The food may be relatively simple, but the restaurant building is spectacular, a magnificent mansion that has become a Parisian institution. Ricard, who says he spends most of his time travelling or out for business dinners, says he visits the Laurent “from time to time for special occasions”, but professes not to know how many Michelin stars it has (none is the answer).
Given his position as boss of the world’s second biggest drinks group, it is no surprise that he has a glass of red wine to accompany his meal, a drop of Touraine, although when we leave, it is not obvious that he drank very much or any at all.
The same cannot be said for me. This is my final big interview for The Times before I leave after 27 years, so to accompany my starter of poached langoustines with a light mayonnaise, I ordered a nicely chilled glass of Condrieu, which I polished off with my main course of veal sweetbreads with laurel leaf (the least successful of our dishes, I would say).

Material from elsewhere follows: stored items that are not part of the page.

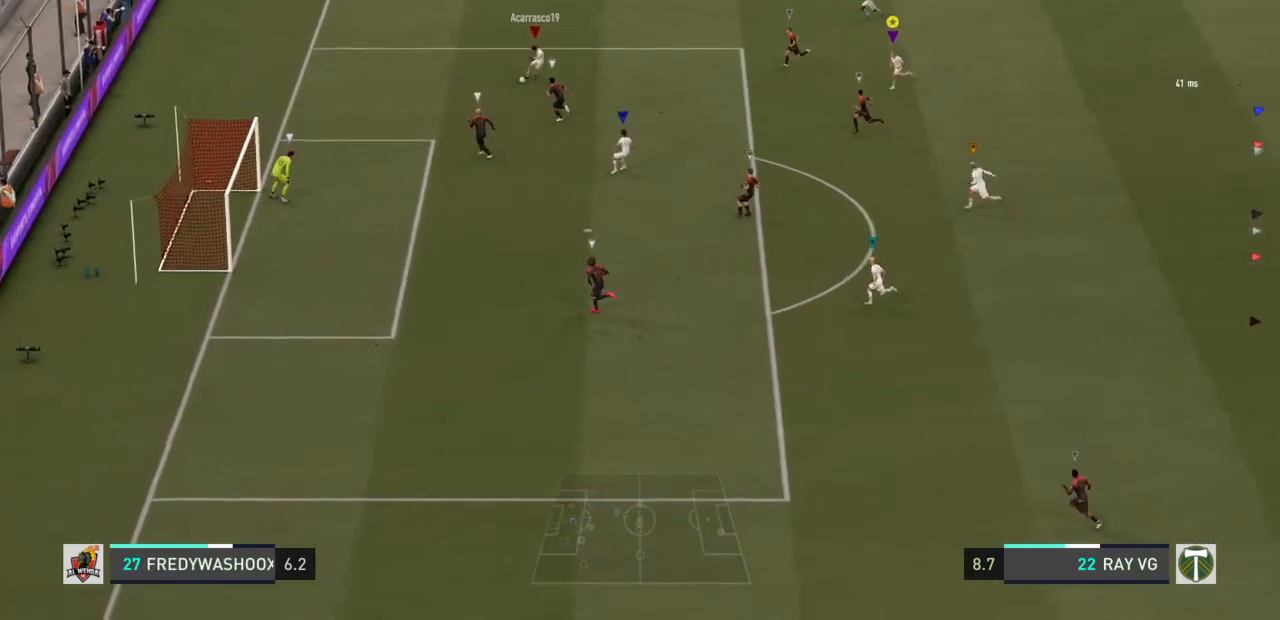
{"buttons": [], "left_stick": "down", "right_stick": "center", "events": [[67, "left_stick", "down"], [117, "R2", "up"]]}
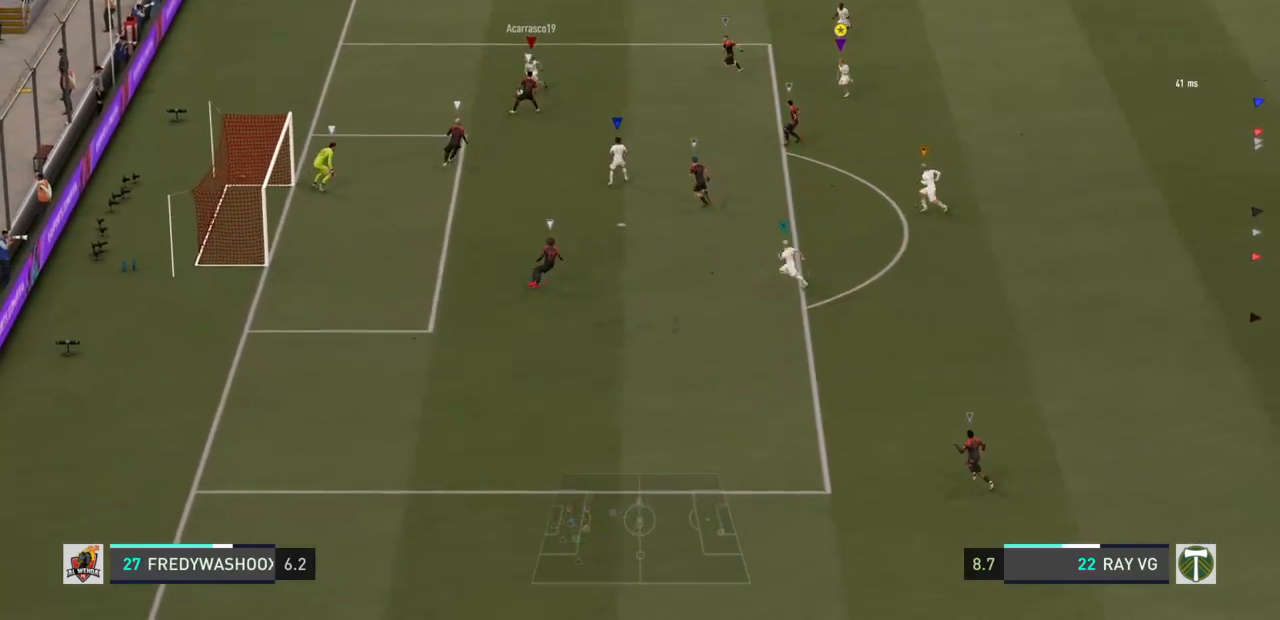
{"buttons": [], "left_stick": "down", "right_stick": "center", "events": []}
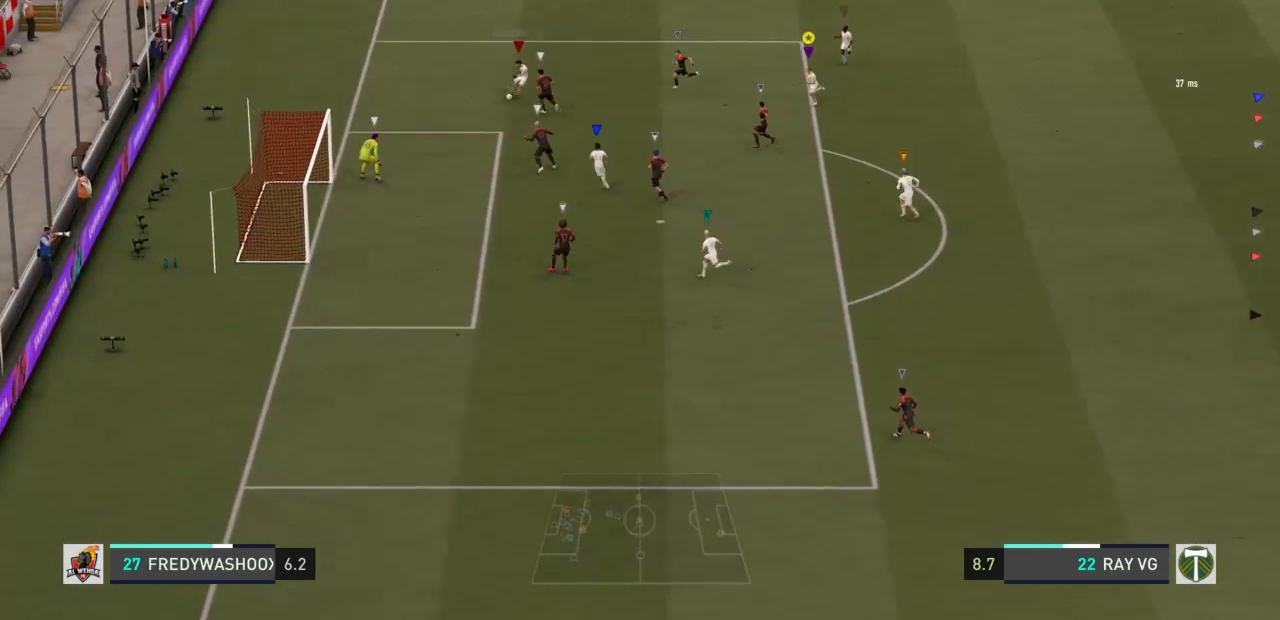
{"buttons": [], "left_stick": "down", "right_stick": "center", "events": []}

For Ricard, meals at home appear to be more about “convivialité” — a slogan of sorts for the company — than the food. That convivialité is mostly linked to aperitifs and it’s no surprise when he names Ricard pastis as his favourite tipple.
Does he cook? “It’s not my favourite hobby, but I do cook. I’m good at very simple dishes. When I do them, I like to do them well. I spent a couple of years in Italy a long time ago and learnt to cook good pasta, particularly the sauce.

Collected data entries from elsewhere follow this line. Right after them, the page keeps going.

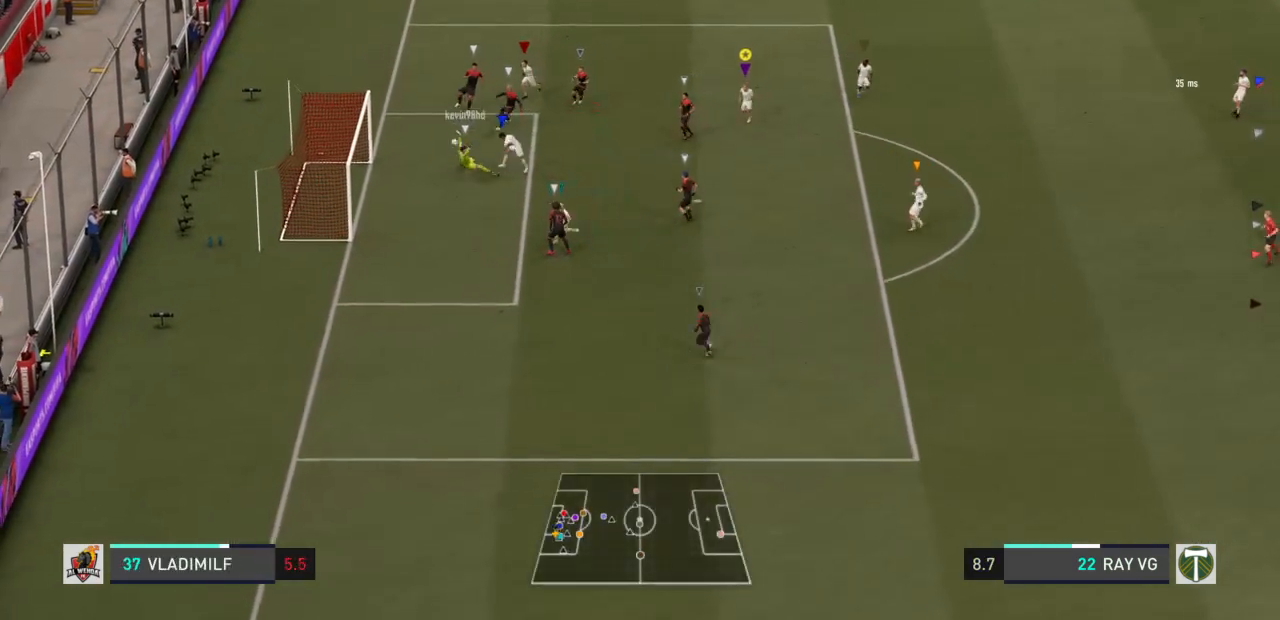
{"buttons": [], "left_stick": "down", "right_stick": "center", "events": []}
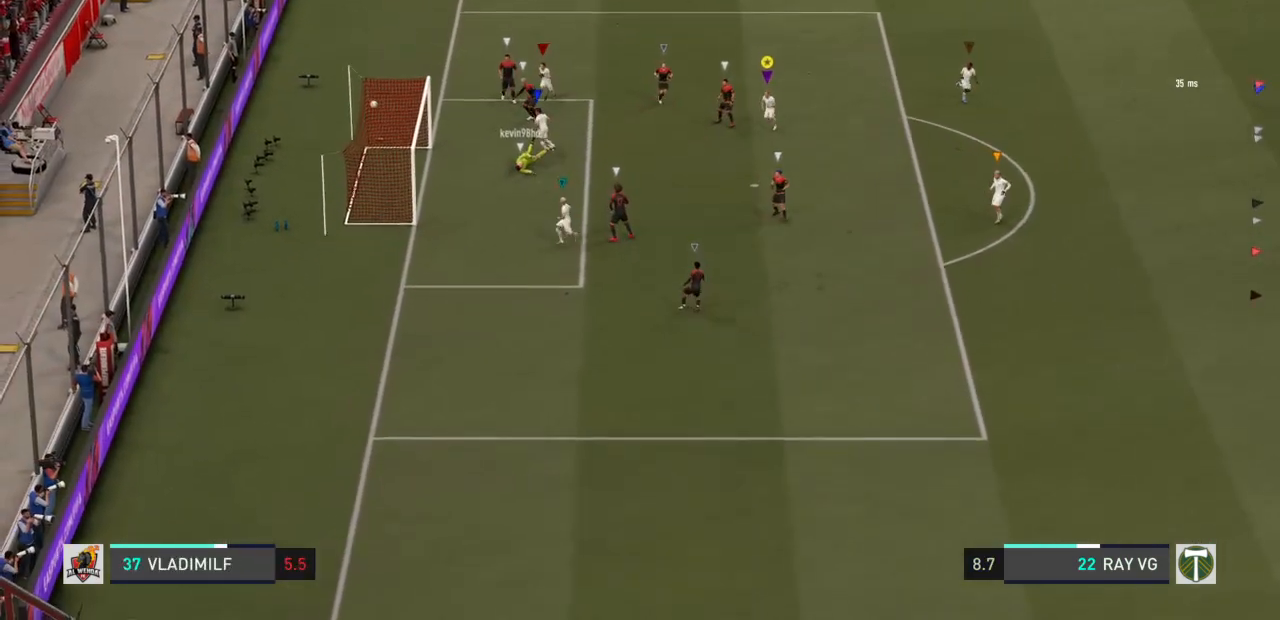
{"buttons": [], "left_stick": "down", "right_stick": "center", "events": []}
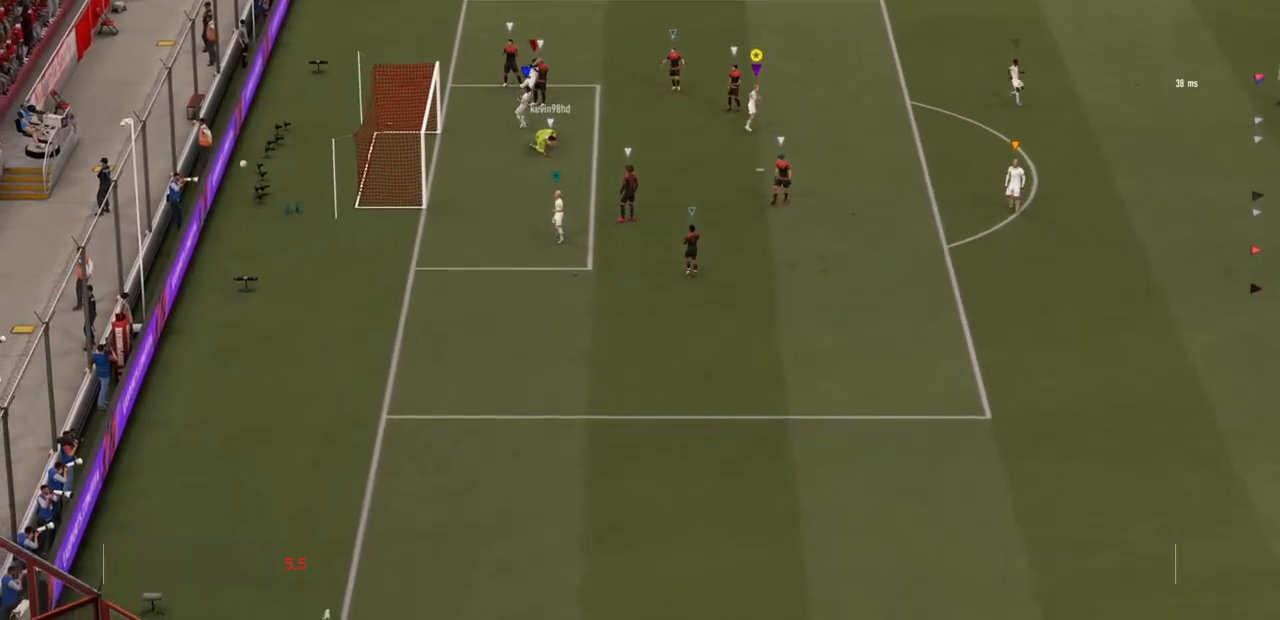
{"buttons": [], "left_stick": "center", "right_stick": "center", "events": [[250, "left_stick", "center"]]}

“Having a meal with family and friends is something we do quite regularly, especially on Friday and Saturday evenings. Or even Sunday lunchtime. Those are important moments.”
Given how many business dinners he has, I ask how he stays so slim. “I have a disciplined approach to my life as well. I also do a lot of sports to stay in shape and I watch what I eat and drink, as well. I run three times a week and keep my back in good shape through pilates.”
For the Pernod boss, it’s all about getting the “right balance, nothing in excess”, and not just in food and drink. He opines that, if you can get the right balance between work, family, friends, hobbies, leisure and sport, that’s when you feel fulfilled.
The same could be said of recent corporate M&A moves at Pernod Ricard. By selling its wine business to Accolade Wines, of Australia, for an estimated A$500 million recently, it not only has offloaded brands such as Brancott Estate, Jacob’s Creek and Campo Viejo, but also has created what he reckons is probably the broadest spirits portfolio in the sector. “We cover every single material segment in the industry. Geographically, our coverage is one third Europe, one third America and one third Asia. We’re also pretty balanced between emerging markets and mature markets.”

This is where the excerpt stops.